▶ **Request 1**:
Answer these questions about the RHL 9 install post, one answer per line:
(a) What size does the writer's current setup give for hda 1?
(b) Which LNX-BBC 2.1 tool does the quoted recap say was run on the partition?
(c) What hard drive does the writer say it is?
▶ **Request 2**: Quote the RHL 9 install post word for word, starting at "[conspire] Re: RHL" and continuing up to and including "partition being mounted.".

▶ **Document excerpt**:
※

[conspire] Re: RHL 9 Install problems
Greg Dougherty
rhl at molecularsoftware.com
Thu Jul 10 13:37:10 PDT 2003
On 7/10/03, Rick Moen <rick at linuxmafia.com> writes:
> Quoting Greg Dougherty (rhl at molecularsoftware.com):
>
> Anyhow, to recap: You have a whopping big hard drive. RH9 has problems
> installing onto it. You think it has an ext2 partition on it, but
> running _even_ the LNX-BBC 2.1's fsck.ext2 on it brings up a bogus (?)
> complaint of the partition being mounted.
I HAD an ext2 partition on it. I did another install, however, and this is my
current setup:
hda 1: ~10 GB, NTFS
hda 2: 100 MB, ext3 /boot
hda 3: 2000 MB swap
hda 5: the rest ext3 /
It's a WD 40 "GB" HD, which means it holds ~40 billion bytes of data (NOT 40
GB).

※

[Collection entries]
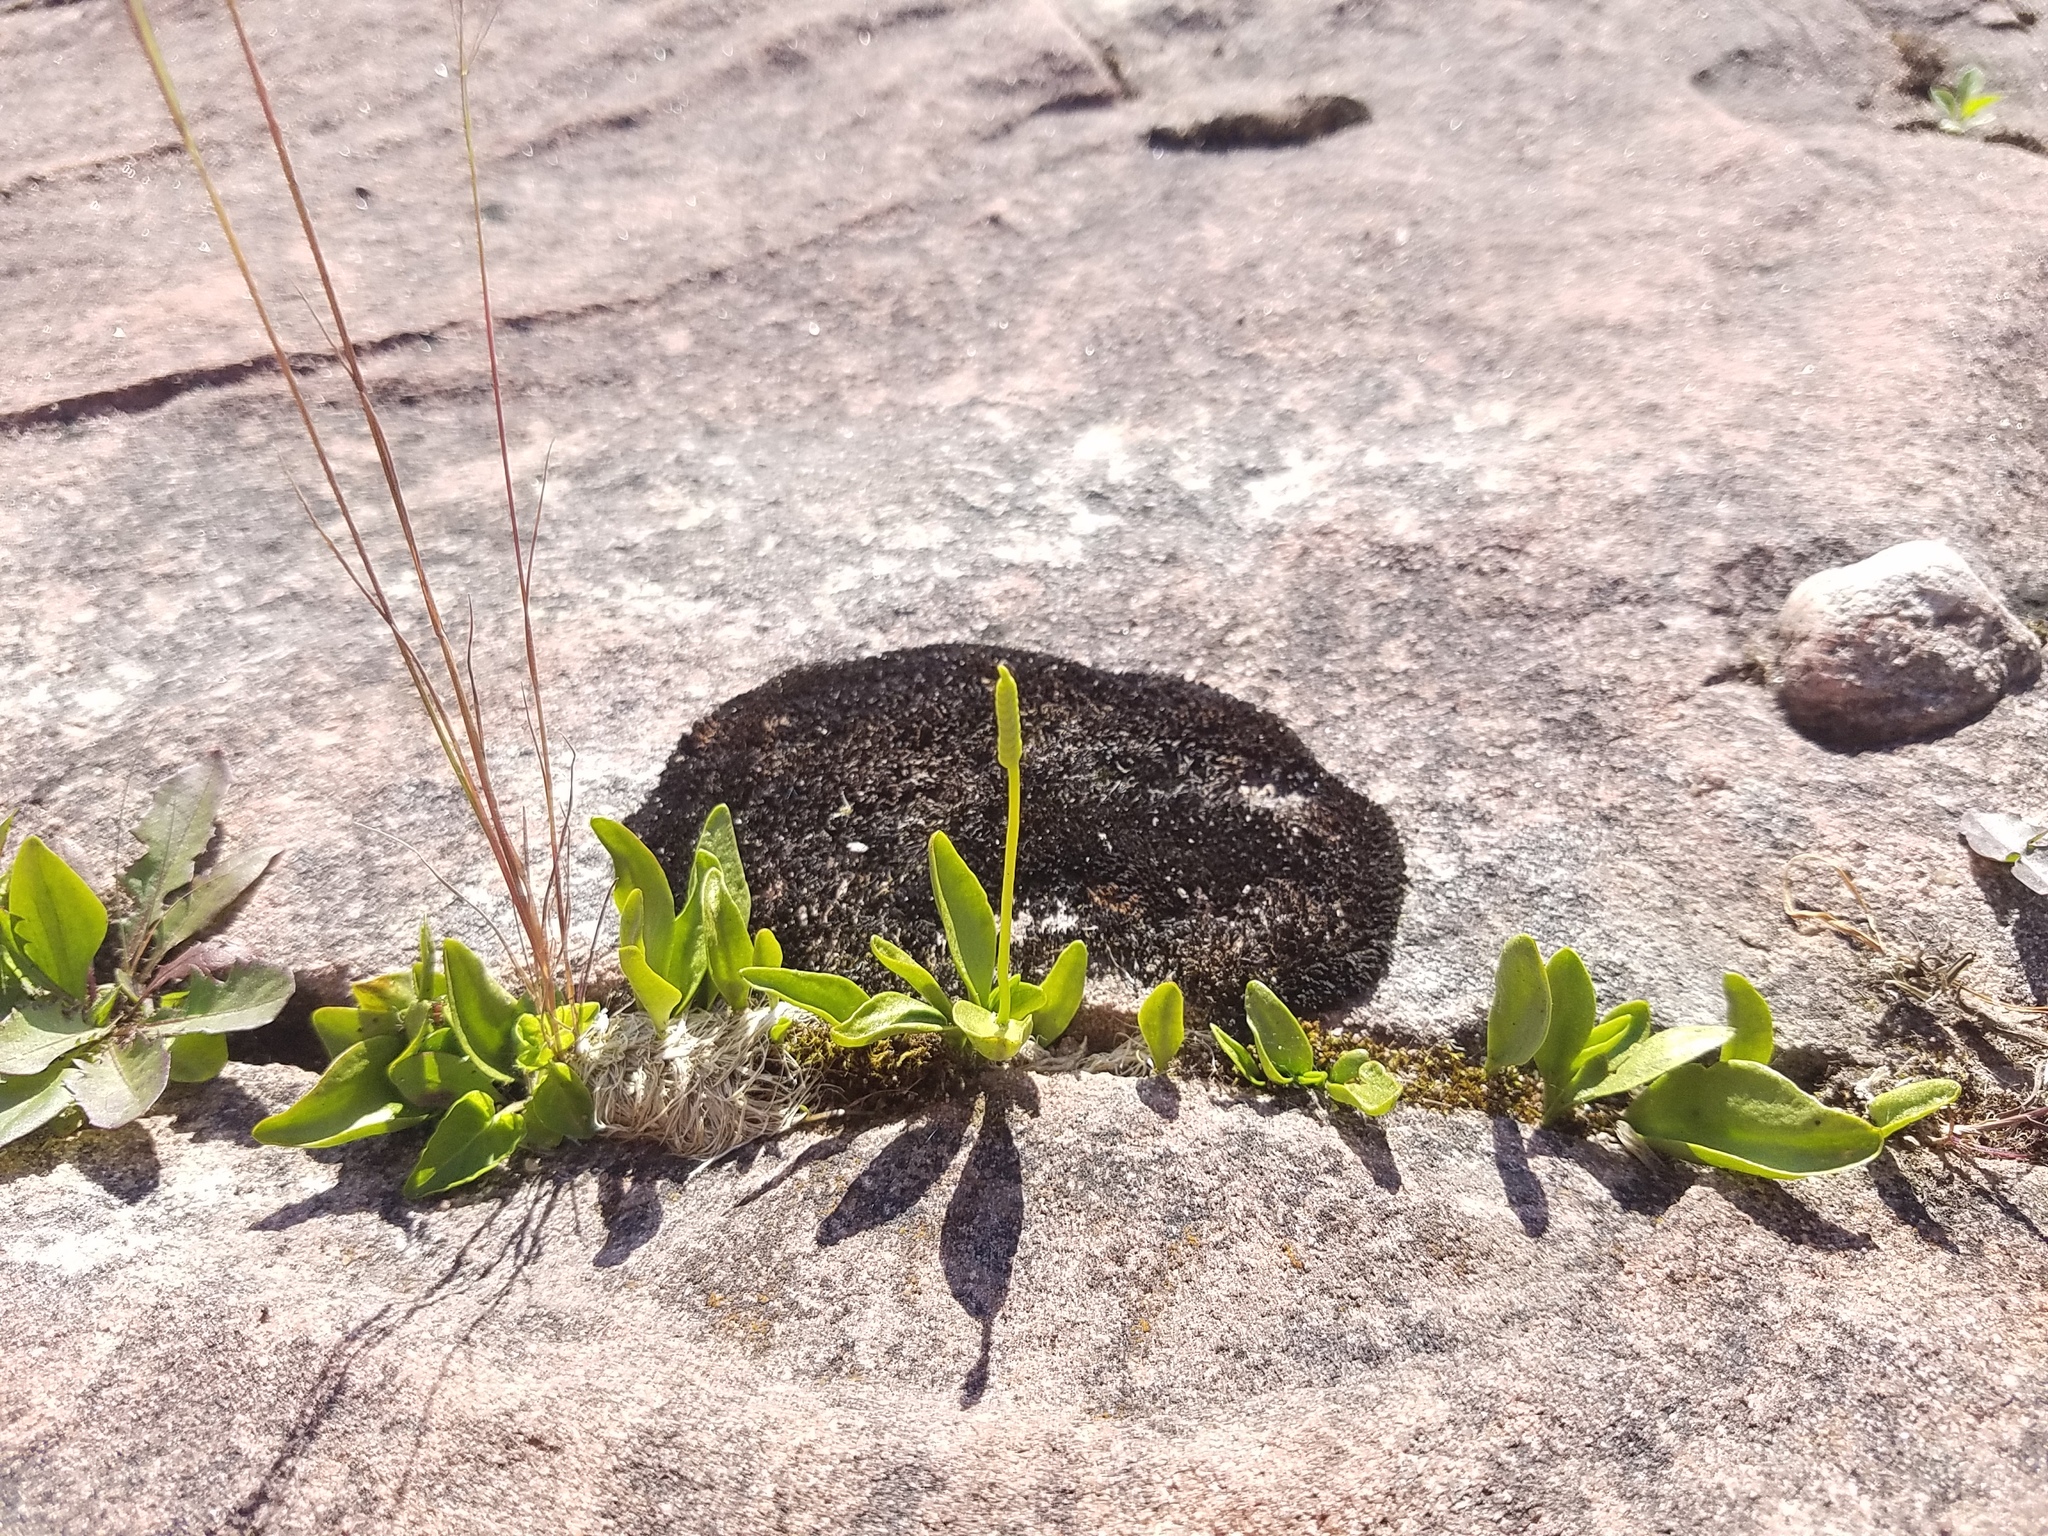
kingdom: Plantae
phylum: Tracheophyta
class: Polypodiopsida
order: Ophioglossales
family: Ophioglossaceae
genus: Ophioglossum
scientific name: Ophioglossum pusillum
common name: Northern adder's-tongue
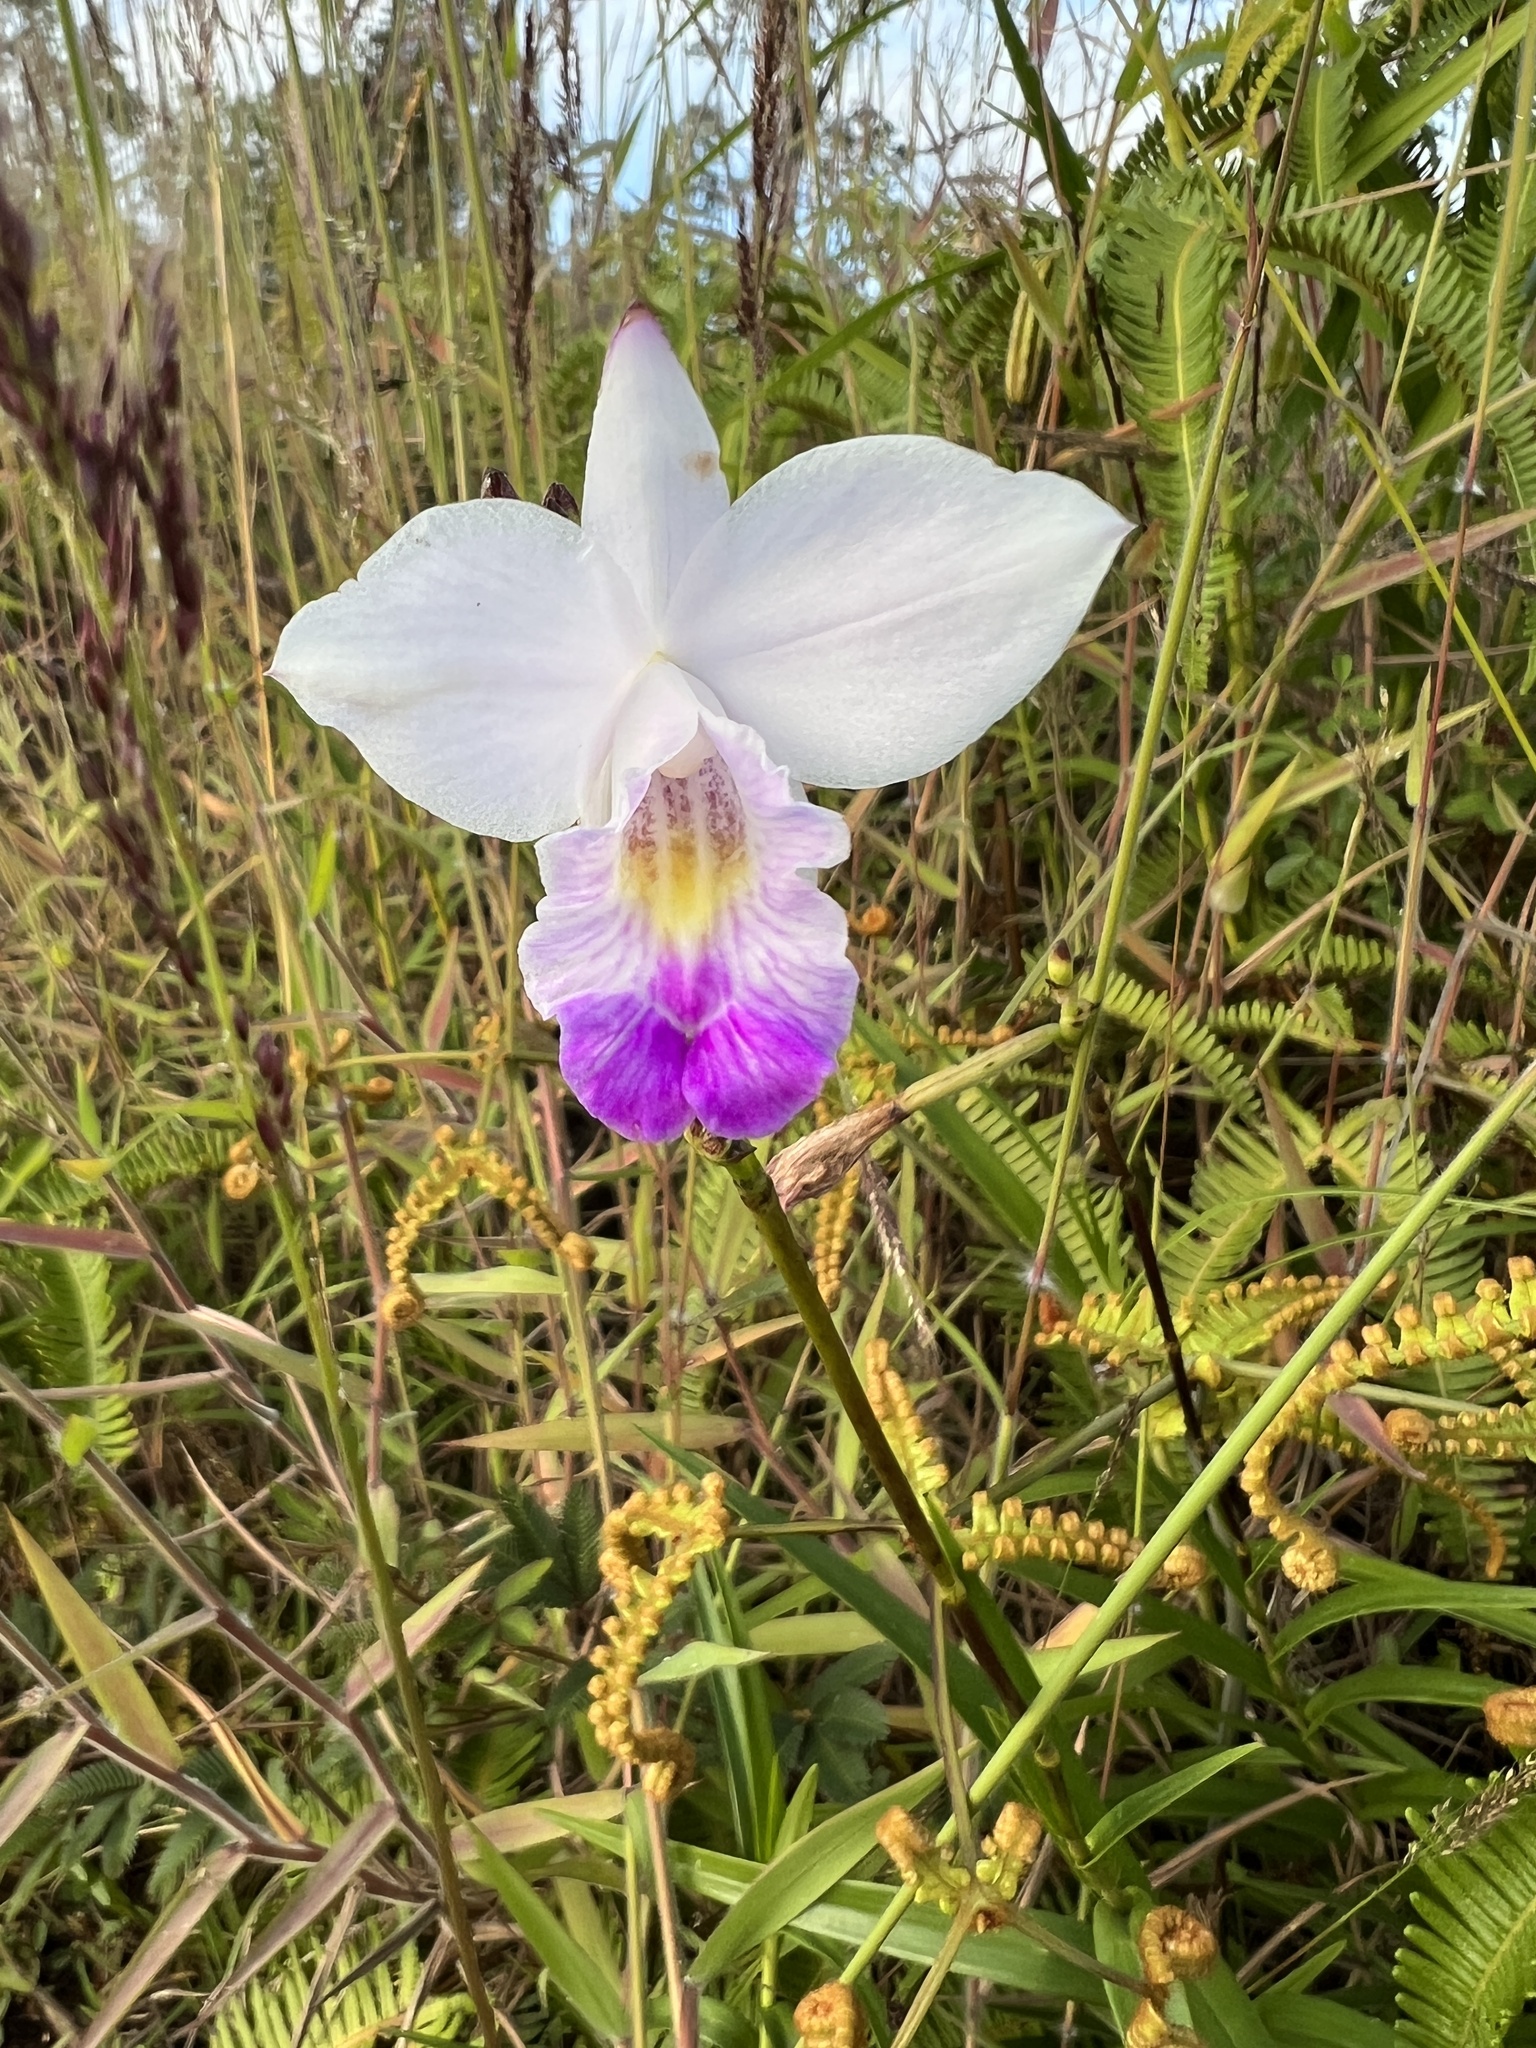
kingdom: Plantae
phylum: Tracheophyta
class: Liliopsida
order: Asparagales
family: Orchidaceae
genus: Arundina
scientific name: Arundina graminifolia
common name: Bamboo orchid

※

▶ **Result 1**:
(a) About 10 GB (NTFS)
(b) fsck.ext2
(c) A WD 40 "GB" HD

▶ **Result 2**:
[conspire] Re: RHL 9 Install problems
Greg Dougherty
rhl at molecularsoftware.com
Thu Jul 10 13:37:10 PDT 2003
On 7/10/03, Rick Moen <rick at linuxmafia.com> writes:
> Quoting Greg Dougherty (rhl at molecularsoftware.com):
>
> Anyhow, to recap: You have a whopping big hard drive. RH9 has problems
> installing onto it. You think it has an ext2 partition on it, but
> running _even_ the LNX-BBC 2.1's fsck.ext2 on it brings up a bogus (?)
> complaint of the partition being mounted.